* What is required *
Update the lines below by changing "Odmów" to "Odrzuć" and keeping everything else the same. Leave the pictures out of your answer.

* Data records *
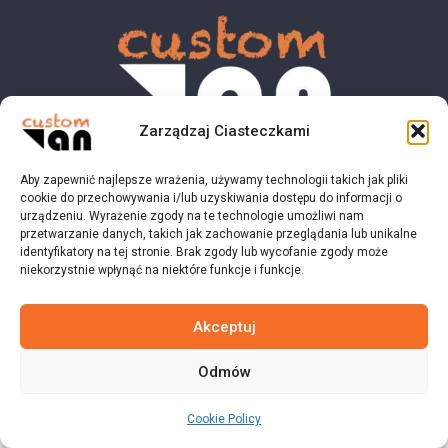
Zarządzaj Ciasteczkami
Aby zapewnić najlepsze wrażenia, używamy technologii takich jak pliki
© 2023 customvan.pl - Wszystkie prawa zastrzeżone.
cookie do przechowywania i/lub uzyskiwania dostępu do informacji o
urządzeniu. Wyrażenie zgody na te technologie umożliwi nam
przetwarzanie danych, takich jak zachowanie przeglądania lub unikalne
identyfikatory na tej stronie. Brak zgody lub wycofanie zgody może
niekorzystnie wpłynąć na niektóre funkcje i funkcje.
Akceptuj
Odmów
Cookie Policy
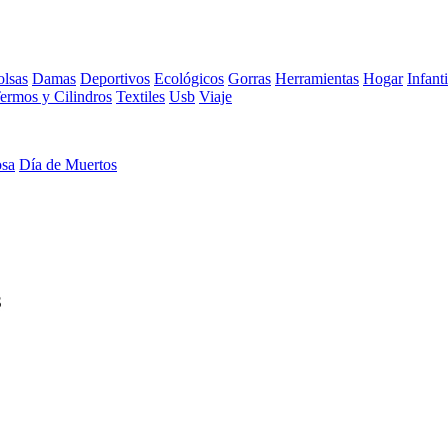
lsas
Damas
Deportivos
Ecológicos
Gorras
Herramientas
Hogar
Infanti
ermos y Cilindros
Textiles
Usb
Viaje
osa
Día de Muertos
S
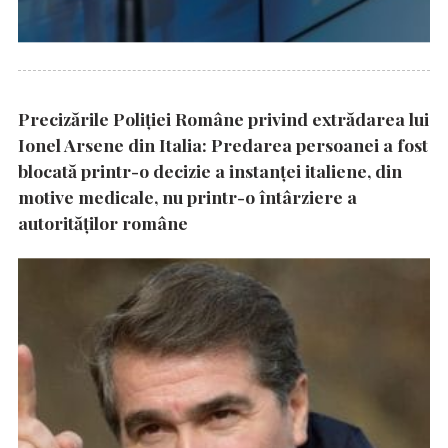
Precizările Poliţiei Române privind extrădarea lui
Ionel Arsene din Italia: Predarea persoanei a fost
blocată printr-o decizie a instanţei italiene, din
motive medicale, nu printr-o întârziere a
autorităţilor române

* Result for this task *
Zarządzaj Ciasteczkami
Aby zapewnić najlepsze wrażenia, używamy technologii takich jak pliki
© 2023 customvan.pl - Wszystkie prawa zastrzeżone.
cookie do przechowywania i/lub uzyskiwania dostępu do informacji o
urządzeniu. Wyrażenie zgody na te technologie umożliwi nam
przetwarzanie danych, takich jak zachowanie przeglądania lub unikalne
identyfikatory na tej stronie. Brak zgody lub wycofanie zgody może
niekorzystnie wpłynąć na niektóre funkcje i funkcje.
Akceptuj
Odrzuć
Cookie Policy
lsas
Damas
Deportivos
Ecológicos
Gorras
Herramientas
Hogar
Infanti
ermos y Cilindros
Textiles
Usb
Viaje
osa
Día de Muertos
S
Precizările Poliţiei Române privind extrădarea lui
Ionel Arsene din Italia: Predarea persoanei a fost
blocată printr-o decizie a instanţei italiene, din
motive medicale, nu printr-o întârziere a
autorităţilor române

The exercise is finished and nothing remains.